--- BEGIN ---

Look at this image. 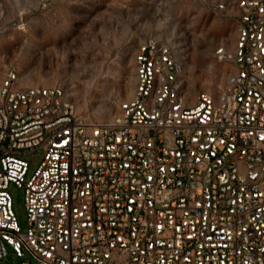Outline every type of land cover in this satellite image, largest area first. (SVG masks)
<instances>
[{
    "label": "built area",
    "instance_id": "built-area-1",
    "mask_svg": "<svg viewBox=\"0 0 264 264\" xmlns=\"http://www.w3.org/2000/svg\"><path fill=\"white\" fill-rule=\"evenodd\" d=\"M237 33L233 52L218 49L233 62L221 92L191 105L182 62L156 38L139 45L133 94L105 120L80 116L61 86L9 76L0 258L10 246L38 264H264V0L240 1Z\"/></svg>",
    "mask_w": 264,
    "mask_h": 264
},
{
    "label": "rangeland",
    "instance_id": "rangeland-1",
    "mask_svg": "<svg viewBox=\"0 0 264 264\" xmlns=\"http://www.w3.org/2000/svg\"><path fill=\"white\" fill-rule=\"evenodd\" d=\"M240 1L0 0V88L13 75L19 88L61 86L80 116L105 120L133 94L139 45L156 38L182 62L190 105L202 91L217 96L233 70L218 49L235 50ZM21 157L32 173L42 151ZM9 191L26 228L24 192L14 184ZM7 250L0 264H38Z\"/></svg>",
    "mask_w": 264,
    "mask_h": 264
},
{
    "label": "bare ground",
    "instance_id": "bare-ground-1",
    "mask_svg": "<svg viewBox=\"0 0 264 264\" xmlns=\"http://www.w3.org/2000/svg\"><path fill=\"white\" fill-rule=\"evenodd\" d=\"M190 99H191V98H190ZM192 99H193V98H192ZM192 99H191L190 101H192V102H193L194 100H192Z\"/></svg>",
    "mask_w": 264,
    "mask_h": 264
}]
</instances>
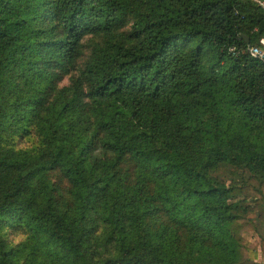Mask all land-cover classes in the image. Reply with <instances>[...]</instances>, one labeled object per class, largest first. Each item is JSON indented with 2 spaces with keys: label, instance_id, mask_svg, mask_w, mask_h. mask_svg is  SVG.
<instances>
[{
  "label": "trees",
  "instance_id": "obj_1",
  "mask_svg": "<svg viewBox=\"0 0 264 264\" xmlns=\"http://www.w3.org/2000/svg\"><path fill=\"white\" fill-rule=\"evenodd\" d=\"M262 3L0 0V264H264Z\"/></svg>",
  "mask_w": 264,
  "mask_h": 264
},
{
  "label": "built area",
  "instance_id": "obj_2",
  "mask_svg": "<svg viewBox=\"0 0 264 264\" xmlns=\"http://www.w3.org/2000/svg\"><path fill=\"white\" fill-rule=\"evenodd\" d=\"M262 5H264L262 3ZM261 44L264 46V38L260 40ZM229 52L233 55L236 54V48L234 46L230 47L229 48ZM248 52L253 56V57H256V58H259V59H262L264 58V47L263 48H259V47H254V46H251L248 48Z\"/></svg>",
  "mask_w": 264,
  "mask_h": 264
},
{
  "label": "rangeland",
  "instance_id": "obj_3",
  "mask_svg": "<svg viewBox=\"0 0 264 264\" xmlns=\"http://www.w3.org/2000/svg\"><path fill=\"white\" fill-rule=\"evenodd\" d=\"M247 239H249V240H253V239H256V240H258V237H257V235L255 234V232H250L249 234H247Z\"/></svg>",
  "mask_w": 264,
  "mask_h": 264
},
{
  "label": "water",
  "instance_id": "obj_4",
  "mask_svg": "<svg viewBox=\"0 0 264 264\" xmlns=\"http://www.w3.org/2000/svg\"><path fill=\"white\" fill-rule=\"evenodd\" d=\"M246 38V37H245ZM246 41L248 42L249 40H248V38H246Z\"/></svg>",
  "mask_w": 264,
  "mask_h": 264
}]
</instances>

--- END ---

**THE EXERCISE**
Tally the lines above that contain the string "built" and give only the number.

**SOLVED EXERCISE**
3